WHAT YOU ARE ASKED TO DO » Extract each line below that contains the string "horizontal", copying those lines in full. Case counts.
>> Begin EXERCISE INPUTS
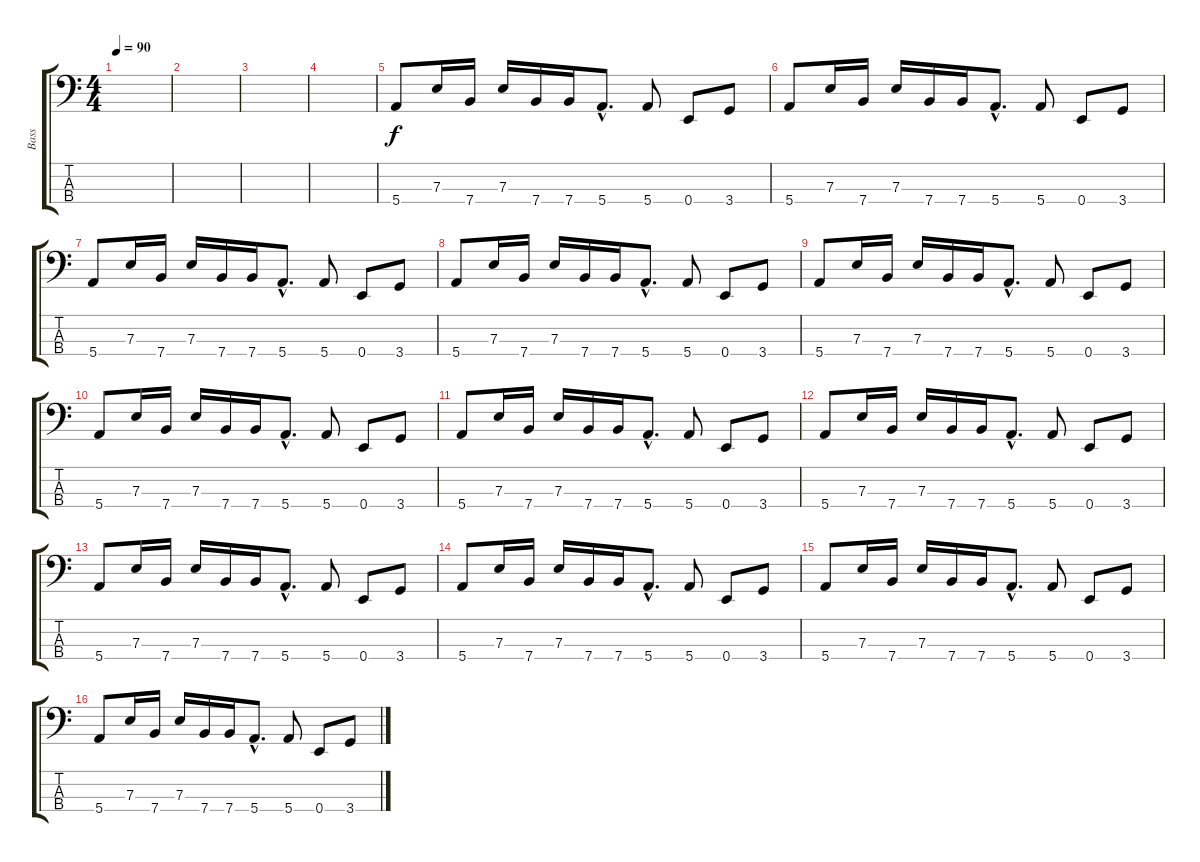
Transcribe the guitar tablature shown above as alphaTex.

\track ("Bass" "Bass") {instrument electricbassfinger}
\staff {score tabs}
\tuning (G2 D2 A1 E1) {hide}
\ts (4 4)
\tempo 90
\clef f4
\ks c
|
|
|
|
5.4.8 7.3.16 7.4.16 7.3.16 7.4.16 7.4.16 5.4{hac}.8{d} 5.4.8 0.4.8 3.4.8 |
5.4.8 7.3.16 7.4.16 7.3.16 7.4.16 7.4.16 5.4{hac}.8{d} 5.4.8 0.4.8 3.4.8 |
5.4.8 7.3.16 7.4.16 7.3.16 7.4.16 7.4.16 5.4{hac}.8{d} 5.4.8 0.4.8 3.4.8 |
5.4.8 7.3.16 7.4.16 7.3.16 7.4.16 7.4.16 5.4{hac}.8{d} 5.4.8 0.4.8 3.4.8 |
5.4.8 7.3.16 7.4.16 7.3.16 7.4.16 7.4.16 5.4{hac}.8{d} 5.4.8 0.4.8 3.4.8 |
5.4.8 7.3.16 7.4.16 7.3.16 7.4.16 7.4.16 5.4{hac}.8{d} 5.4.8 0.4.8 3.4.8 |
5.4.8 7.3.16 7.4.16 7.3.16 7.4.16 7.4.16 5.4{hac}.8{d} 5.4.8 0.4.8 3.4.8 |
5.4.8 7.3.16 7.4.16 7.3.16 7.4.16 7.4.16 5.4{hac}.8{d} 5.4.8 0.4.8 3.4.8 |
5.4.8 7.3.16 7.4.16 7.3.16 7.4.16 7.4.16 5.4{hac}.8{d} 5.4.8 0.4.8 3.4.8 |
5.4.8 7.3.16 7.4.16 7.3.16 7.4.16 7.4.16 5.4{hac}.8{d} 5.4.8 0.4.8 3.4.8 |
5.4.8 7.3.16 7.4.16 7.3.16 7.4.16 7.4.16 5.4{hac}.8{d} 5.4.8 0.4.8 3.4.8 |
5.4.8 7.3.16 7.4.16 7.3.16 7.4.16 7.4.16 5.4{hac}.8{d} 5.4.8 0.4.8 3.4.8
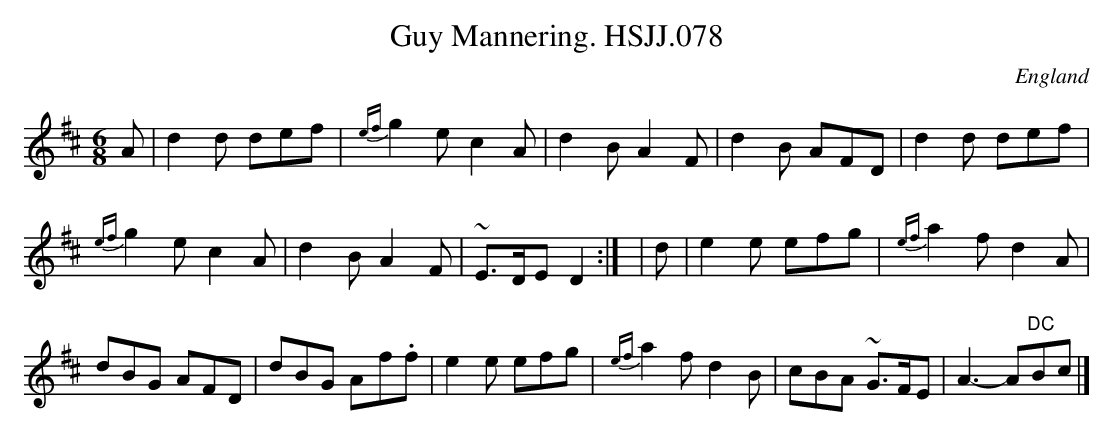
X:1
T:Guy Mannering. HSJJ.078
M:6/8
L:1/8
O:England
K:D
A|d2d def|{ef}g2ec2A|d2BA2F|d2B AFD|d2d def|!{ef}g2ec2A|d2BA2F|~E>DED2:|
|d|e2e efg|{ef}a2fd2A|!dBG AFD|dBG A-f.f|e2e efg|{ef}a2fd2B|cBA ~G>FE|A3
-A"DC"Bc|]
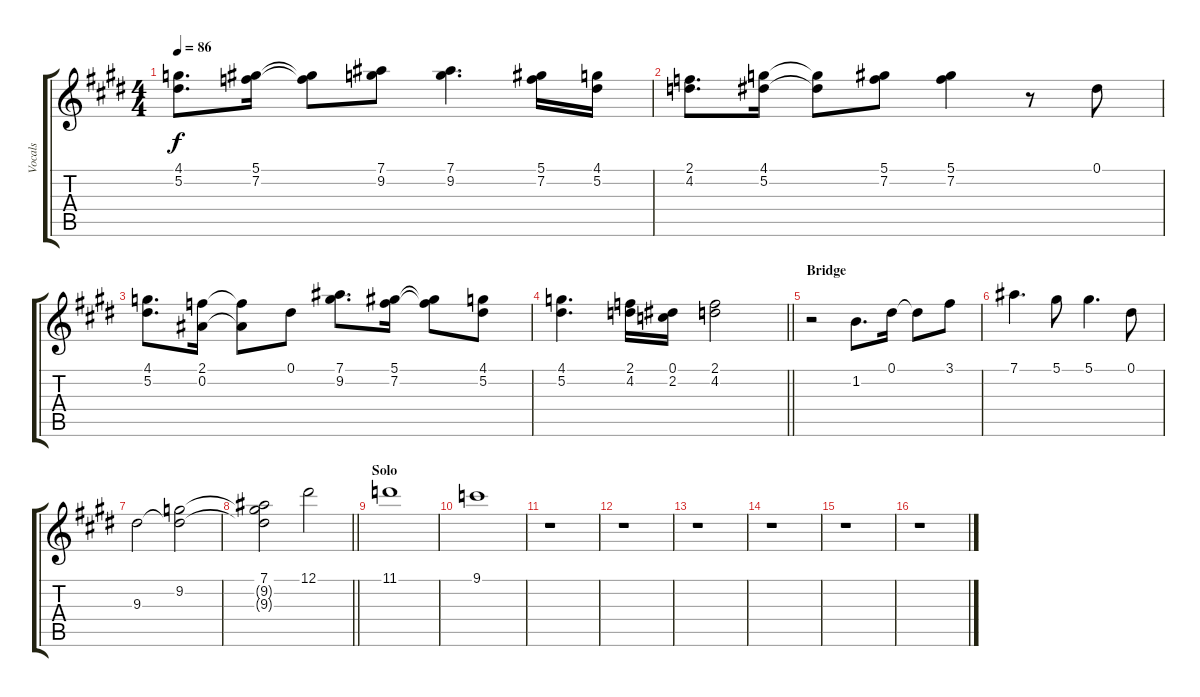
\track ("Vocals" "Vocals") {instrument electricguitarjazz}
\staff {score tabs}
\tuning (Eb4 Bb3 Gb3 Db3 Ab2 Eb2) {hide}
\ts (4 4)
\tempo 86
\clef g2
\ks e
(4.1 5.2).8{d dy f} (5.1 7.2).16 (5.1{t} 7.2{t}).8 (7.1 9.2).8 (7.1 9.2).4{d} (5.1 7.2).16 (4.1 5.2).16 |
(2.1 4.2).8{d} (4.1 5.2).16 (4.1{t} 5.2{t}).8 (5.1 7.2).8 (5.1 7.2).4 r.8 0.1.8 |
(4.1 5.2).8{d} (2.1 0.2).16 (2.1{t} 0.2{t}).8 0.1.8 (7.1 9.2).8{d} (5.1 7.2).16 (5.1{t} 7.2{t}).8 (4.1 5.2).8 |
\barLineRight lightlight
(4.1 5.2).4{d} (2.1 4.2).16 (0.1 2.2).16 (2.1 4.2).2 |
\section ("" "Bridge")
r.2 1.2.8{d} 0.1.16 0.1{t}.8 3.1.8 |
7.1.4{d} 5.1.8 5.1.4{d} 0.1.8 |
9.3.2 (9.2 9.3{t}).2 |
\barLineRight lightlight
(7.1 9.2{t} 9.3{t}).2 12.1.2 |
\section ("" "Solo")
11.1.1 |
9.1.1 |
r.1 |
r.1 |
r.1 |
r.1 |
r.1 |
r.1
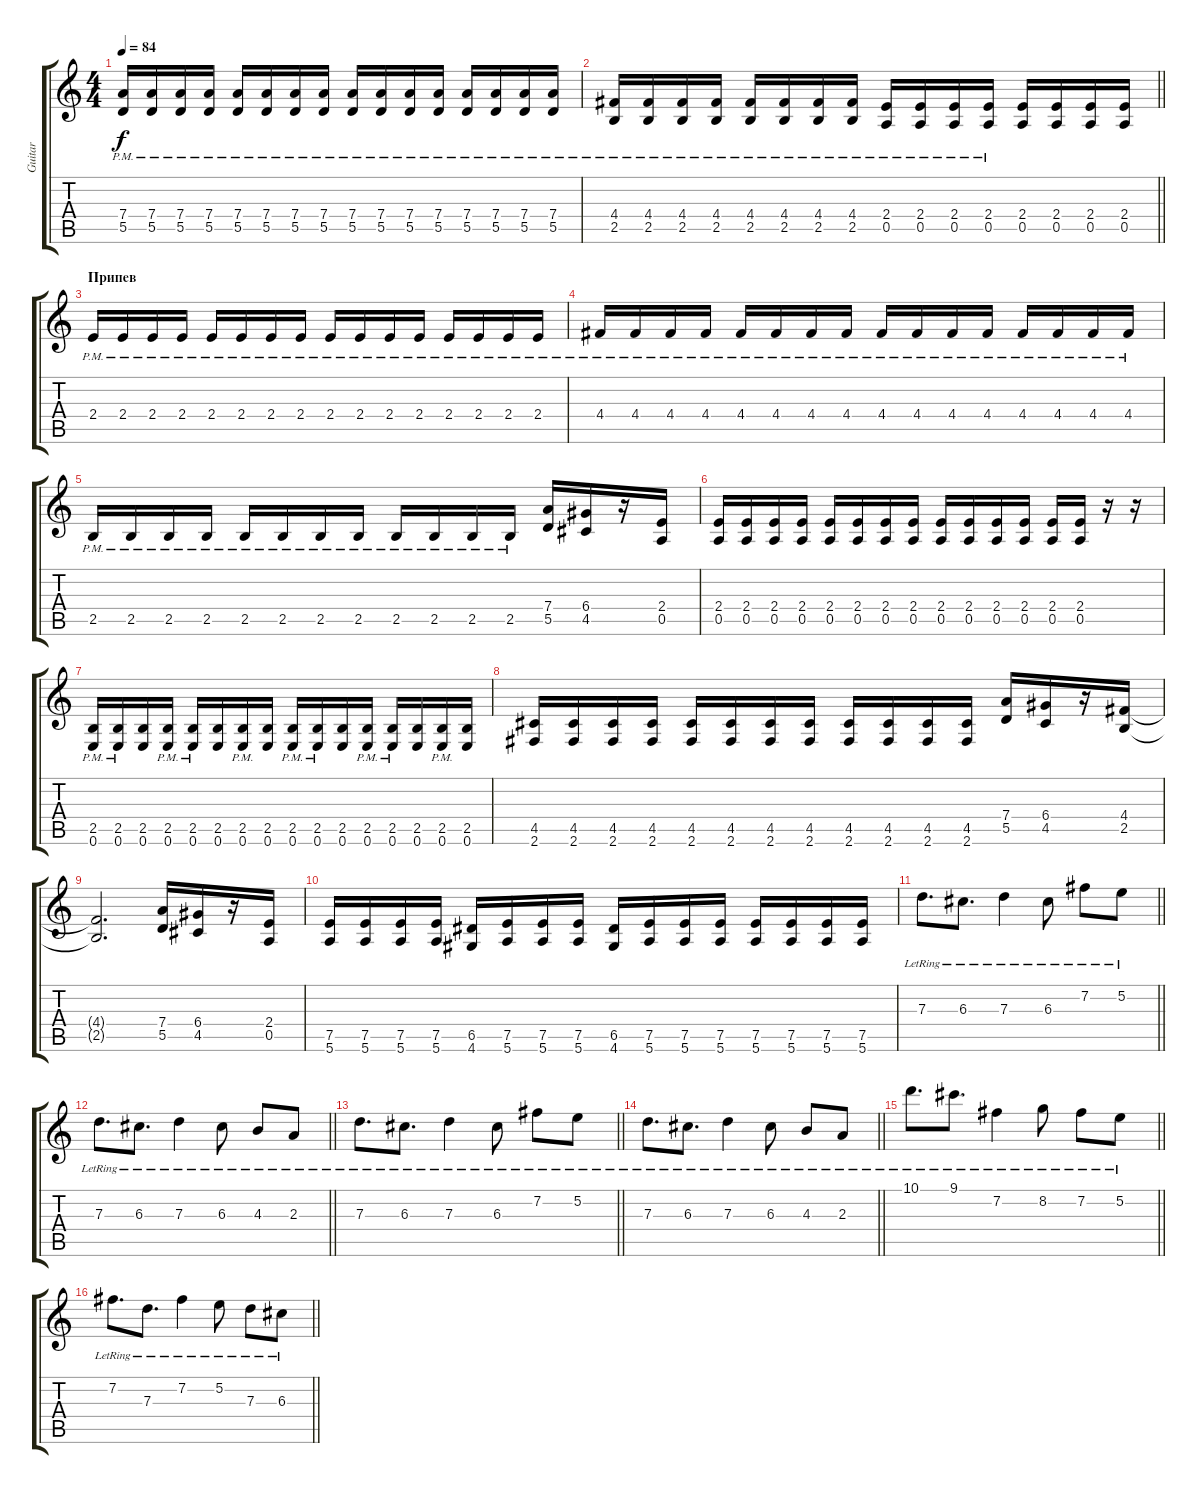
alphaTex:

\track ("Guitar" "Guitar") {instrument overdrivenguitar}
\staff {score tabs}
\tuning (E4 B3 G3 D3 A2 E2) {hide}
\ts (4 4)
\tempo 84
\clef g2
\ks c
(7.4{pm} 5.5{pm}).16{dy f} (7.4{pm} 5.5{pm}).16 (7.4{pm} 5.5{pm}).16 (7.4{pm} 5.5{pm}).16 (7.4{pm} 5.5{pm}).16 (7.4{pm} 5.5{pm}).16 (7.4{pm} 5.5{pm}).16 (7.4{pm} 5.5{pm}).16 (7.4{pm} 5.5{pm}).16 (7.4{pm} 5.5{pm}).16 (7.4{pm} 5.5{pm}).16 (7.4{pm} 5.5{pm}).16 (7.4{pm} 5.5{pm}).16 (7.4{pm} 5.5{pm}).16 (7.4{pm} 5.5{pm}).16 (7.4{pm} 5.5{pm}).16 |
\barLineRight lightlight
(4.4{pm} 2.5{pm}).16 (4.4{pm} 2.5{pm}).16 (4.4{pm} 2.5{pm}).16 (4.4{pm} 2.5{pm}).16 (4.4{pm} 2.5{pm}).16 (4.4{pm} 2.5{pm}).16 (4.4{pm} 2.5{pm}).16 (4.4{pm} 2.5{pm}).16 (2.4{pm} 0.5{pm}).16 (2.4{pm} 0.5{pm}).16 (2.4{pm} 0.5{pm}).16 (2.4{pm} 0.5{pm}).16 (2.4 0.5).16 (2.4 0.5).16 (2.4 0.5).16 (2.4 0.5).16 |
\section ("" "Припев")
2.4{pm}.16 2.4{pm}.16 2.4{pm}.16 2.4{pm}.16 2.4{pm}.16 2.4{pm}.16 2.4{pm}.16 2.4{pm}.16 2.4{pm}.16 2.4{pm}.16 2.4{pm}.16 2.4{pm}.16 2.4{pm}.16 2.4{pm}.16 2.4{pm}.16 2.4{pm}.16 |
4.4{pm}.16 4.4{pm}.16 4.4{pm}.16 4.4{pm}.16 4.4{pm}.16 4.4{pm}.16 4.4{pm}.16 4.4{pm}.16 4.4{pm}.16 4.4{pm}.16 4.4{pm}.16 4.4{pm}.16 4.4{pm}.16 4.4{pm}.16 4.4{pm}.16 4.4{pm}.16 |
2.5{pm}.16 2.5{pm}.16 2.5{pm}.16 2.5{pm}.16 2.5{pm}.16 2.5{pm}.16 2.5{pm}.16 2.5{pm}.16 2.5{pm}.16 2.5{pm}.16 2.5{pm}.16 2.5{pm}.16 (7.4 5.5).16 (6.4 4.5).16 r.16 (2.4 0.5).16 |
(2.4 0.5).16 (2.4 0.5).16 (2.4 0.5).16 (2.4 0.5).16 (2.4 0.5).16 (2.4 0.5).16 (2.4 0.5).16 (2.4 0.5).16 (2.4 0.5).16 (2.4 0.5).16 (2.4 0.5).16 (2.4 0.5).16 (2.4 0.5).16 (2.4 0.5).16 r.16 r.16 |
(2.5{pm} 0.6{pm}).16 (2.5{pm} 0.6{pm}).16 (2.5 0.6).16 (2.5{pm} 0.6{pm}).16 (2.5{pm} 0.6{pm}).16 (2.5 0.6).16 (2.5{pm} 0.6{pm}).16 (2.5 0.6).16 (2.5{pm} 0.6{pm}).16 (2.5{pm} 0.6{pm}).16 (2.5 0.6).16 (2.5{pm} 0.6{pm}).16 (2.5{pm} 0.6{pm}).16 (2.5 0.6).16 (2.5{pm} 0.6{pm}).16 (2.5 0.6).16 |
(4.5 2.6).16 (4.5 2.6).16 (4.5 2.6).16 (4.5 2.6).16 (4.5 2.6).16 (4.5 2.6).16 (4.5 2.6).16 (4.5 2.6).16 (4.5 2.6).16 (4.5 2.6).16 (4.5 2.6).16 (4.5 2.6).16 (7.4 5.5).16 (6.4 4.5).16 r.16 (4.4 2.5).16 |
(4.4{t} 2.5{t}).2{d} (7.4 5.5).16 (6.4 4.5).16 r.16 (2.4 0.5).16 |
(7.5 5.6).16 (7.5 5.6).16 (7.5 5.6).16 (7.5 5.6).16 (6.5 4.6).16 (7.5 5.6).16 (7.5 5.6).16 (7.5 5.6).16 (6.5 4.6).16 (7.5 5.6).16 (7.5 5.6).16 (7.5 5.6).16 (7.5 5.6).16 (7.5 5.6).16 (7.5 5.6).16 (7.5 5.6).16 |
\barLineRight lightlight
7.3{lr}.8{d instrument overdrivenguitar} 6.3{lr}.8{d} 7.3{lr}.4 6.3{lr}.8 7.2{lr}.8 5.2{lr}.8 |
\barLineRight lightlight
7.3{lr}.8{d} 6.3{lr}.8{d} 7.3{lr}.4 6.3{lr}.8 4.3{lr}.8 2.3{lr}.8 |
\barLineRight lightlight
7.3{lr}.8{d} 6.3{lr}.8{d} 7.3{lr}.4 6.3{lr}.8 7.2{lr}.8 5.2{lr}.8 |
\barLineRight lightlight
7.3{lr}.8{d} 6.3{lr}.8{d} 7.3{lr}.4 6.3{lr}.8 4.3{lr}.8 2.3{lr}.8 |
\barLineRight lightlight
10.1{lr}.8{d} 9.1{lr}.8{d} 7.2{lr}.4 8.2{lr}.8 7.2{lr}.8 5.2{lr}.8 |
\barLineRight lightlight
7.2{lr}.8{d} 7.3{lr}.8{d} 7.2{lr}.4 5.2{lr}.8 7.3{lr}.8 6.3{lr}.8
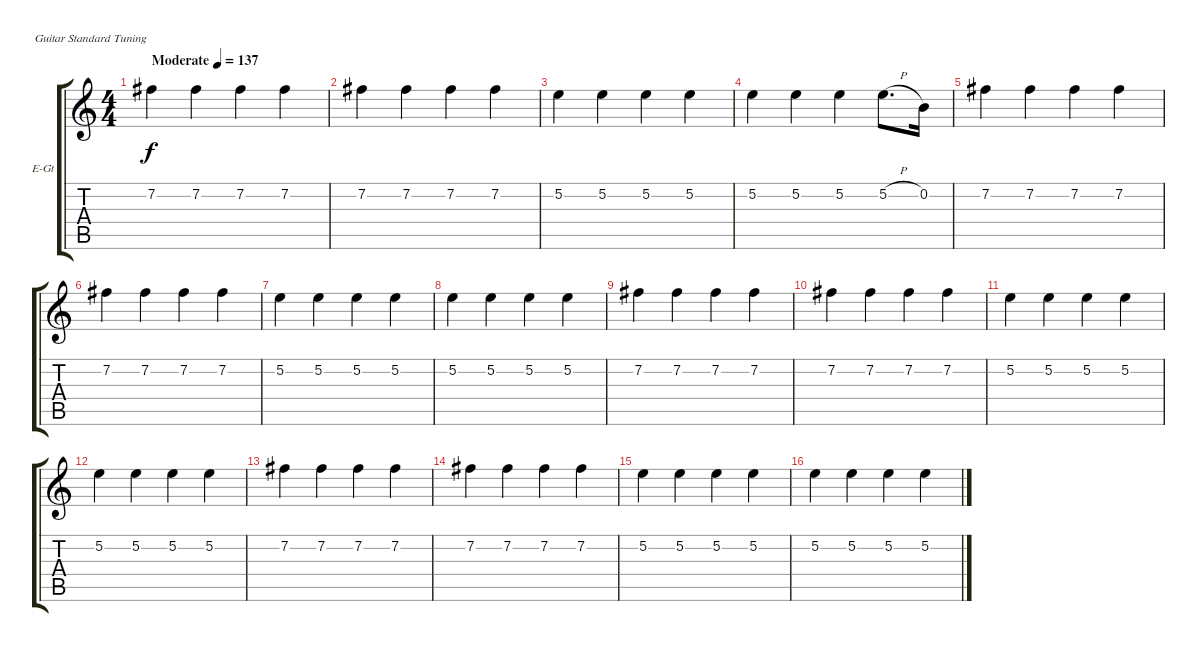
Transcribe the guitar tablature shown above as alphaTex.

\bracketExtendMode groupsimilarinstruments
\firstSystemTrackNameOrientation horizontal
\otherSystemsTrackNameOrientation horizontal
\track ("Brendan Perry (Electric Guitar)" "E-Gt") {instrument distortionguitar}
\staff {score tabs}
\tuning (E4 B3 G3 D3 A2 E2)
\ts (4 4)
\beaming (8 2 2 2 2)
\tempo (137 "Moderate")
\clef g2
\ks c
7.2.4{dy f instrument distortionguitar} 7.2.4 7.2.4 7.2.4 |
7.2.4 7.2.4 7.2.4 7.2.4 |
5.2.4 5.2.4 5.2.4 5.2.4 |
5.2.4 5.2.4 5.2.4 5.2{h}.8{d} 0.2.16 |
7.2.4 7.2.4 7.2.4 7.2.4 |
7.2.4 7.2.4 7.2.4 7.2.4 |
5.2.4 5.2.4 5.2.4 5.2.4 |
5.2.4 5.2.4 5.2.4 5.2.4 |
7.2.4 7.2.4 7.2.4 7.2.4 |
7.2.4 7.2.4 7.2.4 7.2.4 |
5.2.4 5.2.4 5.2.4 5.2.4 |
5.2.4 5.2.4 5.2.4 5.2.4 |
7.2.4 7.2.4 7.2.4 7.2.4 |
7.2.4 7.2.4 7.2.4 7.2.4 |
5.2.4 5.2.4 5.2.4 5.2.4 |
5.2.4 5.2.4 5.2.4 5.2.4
>> End EXERCISE INPUTS
EXERCISE RESPONSE »
\firstSystemTrackNameOrientation horizontal
\otherSystemsTrackNameOrientation horizontal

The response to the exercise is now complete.